Each day brings new tiny house fans. Just when you think there is nothing left to talk about you realize that a new crop of “NOOBS” to the tiny house world, shows up. The same questions – or seemingly the same questions – get asked and discussion ensues. What type of heater should I have? How do I know which trailer to buy? Is there a siding that is better than the other? Do composting toilets stink?
Recently though I have found myself reviewing the roof types of tiny houses try to challenge my design ideas on what makes a better mobile unit, which space gives more headroom, and which may work best for a treehouse.
There is a reason for every roof shape in a build. The roof is perhaps the most impactful part of the overall design. It is important to note then that there are six basic roof shapes including: Gable, Gambrel, Flat, Hipped, Mansard, and Shed (sometimes called a “French Roof”). It is worth saying that there are advantages and disadvantages to every roof shape. The final choice should be made according to what fits the appearance of the tiny house best. The following three are what I see most when touring tiny house builders spaces and festival events.

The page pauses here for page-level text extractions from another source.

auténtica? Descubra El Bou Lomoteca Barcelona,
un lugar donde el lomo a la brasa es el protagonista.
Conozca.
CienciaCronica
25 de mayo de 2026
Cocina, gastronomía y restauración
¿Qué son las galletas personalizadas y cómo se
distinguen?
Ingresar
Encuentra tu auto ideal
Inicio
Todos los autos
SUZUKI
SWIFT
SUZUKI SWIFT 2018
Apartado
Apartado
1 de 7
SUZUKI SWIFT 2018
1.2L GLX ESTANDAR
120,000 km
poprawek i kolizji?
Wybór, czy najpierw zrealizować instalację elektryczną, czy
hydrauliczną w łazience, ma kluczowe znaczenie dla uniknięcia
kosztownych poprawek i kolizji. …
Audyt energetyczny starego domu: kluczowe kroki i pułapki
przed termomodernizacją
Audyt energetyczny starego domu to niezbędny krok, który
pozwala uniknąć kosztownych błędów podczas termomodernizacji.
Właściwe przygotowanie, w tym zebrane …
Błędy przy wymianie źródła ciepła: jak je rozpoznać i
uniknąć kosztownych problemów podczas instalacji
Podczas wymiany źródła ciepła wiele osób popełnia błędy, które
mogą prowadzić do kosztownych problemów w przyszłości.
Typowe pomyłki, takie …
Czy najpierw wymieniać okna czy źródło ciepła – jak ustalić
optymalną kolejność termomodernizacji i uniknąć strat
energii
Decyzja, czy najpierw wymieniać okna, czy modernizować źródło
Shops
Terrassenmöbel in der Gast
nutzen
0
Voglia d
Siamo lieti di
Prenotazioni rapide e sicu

The gable roof design is what we have all drawn since childhood when envisioning a house with mommy and daddy. It is sometimes referred to as an ‘A-frame’ roof and is measured in pitch in regard to the two planes. To find the size you would multiply length (A) x width (B) to get the square footage for each plane, then add the two planes together to derive the total square footage of the roof. For example:
Plane 1: 12′ x 10′ = 120 sq. ft.
Plane 2: 12′ x 10′ = 120 sq. ft.
Plane 1 + Plane 2 = 240 sq. ft. for the total square footage of the roof.

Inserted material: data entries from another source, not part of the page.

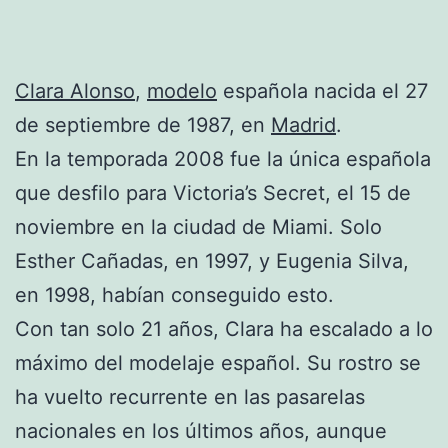
Clara Alonso
,
modelo
española nacida el 27
de septiembre de 1987, en
Madrid
.
En la temporada 2008 fue la única española
que desfilo para Victoria’s Secret, el 15 de
noviembre en la ciudad de Miami. Solo
Esther Cañadas, en 1997, y Eugenia Silva,
en 1998, habían conseguido esto.
Con tan solo 21 años, Clara ha escalado a lo
máximo del modelaje español. Su rostro se
ha vuelto recurrente en las pasarelas
nacionales en los últimos años, aunque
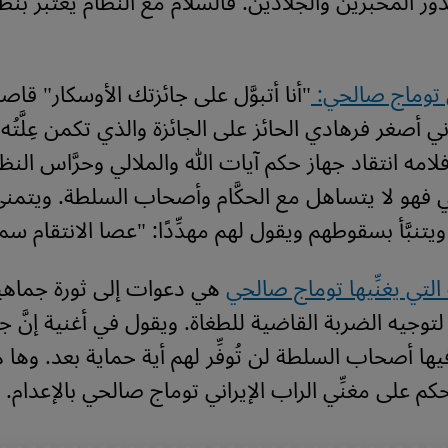
ور المخبرين والجلادين. فالسلام مع النظام يعتبر بنظ
ي توماج صالحي:
"أنا أتبوَّل على جائزتك الأوسكار" قاصد
ني أصغر فرهادي الحائز على الجائزة والذي تكمن عِلَّتُه
لامه انتقاد جهاز حكم آيات الله والملالي وحرَّاس النظام.
فهو لا يتساهل مع الحكَّام وأصحاب السلطة. ويتمنى
ويتنبَّأ بسقوطهم ويقول لهم مهدِّدًا: "عصا الانتقام سم
التي يغنِّيها توماج صالحي
هي دعوات إلى ثورة جماهي
توجيه الضربة القاضية للطغاة. ويقول في أغنية إنَّ جح
يها أصحاب السلطة لن تُوفِّر لهم أية حماية بعد. وها
م على مغنِّي الراب الإيراني توماج صالحي بالإعدام.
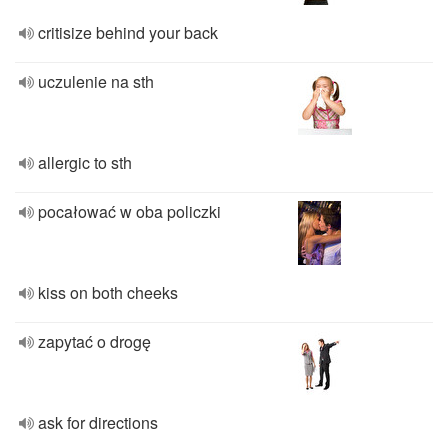
critisize behind your back
uczulenie na sth
allergic to sth
pocałować w oba policzki
kiss on both cheeks
zapytać o drogę
ask for directions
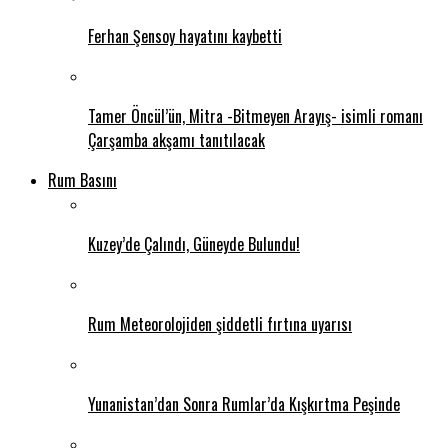
Ferhan Şensoy hayatını kaybetti
Tamer Öncül’ün, Mitra -Bitmeyen Arayış- isimli romanı
Çarşamba akşamı tanıtılacak
Rum Basını
Kuzey’de Çalındı, Güneyde Bulundu!
Rum Meteorolojiden şiddetli fırtına uyarısı
Yunanistan’dan Sonra Rumlar’da Kışkırtma Peşinde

To further explain the gable roof, the pitch of said roof is its vertical rise divided by its horizontal span (or “run”), what is called “slope” in geometry, or the tangent function in trigonometry. The rise is typically first and the run second. In the USA, the run is denominated by the number 12, giving a ratio of how many inches of rise or fall there are to each 12 inches (one foot) of run.
The gambrel roof is known throughout the United States as a “barn roof”. It is usually symmetrical in design with two-sides – a slope – on each side. (Historically this style of roof was known as a “Dutch roof.”) The upper slope is positioned at a shallow angle, while the lower slope is steep. This design provides the advantages of a sloped roof while maximizing headroom inside the building’s upper level and shortening what would otherwise be a tall roof. The obvious disadvantage is that this style roof is harder to build (more angles) and typically weighs more.
Shed roofs use single slope roofs. Depending on their height, they can be the perfect way to increase headroom in your tiny house. They are also (and arguably) the easiest roof to build as they have few angles. This type of roof only slopes down in one direction and involves one wall being built taller than the opposite one to create the pitch. It allows good drainage and while not the most aerodynamic from front to back, makes mounting on top of the roof (solar panels, TV antennas, etc) easy.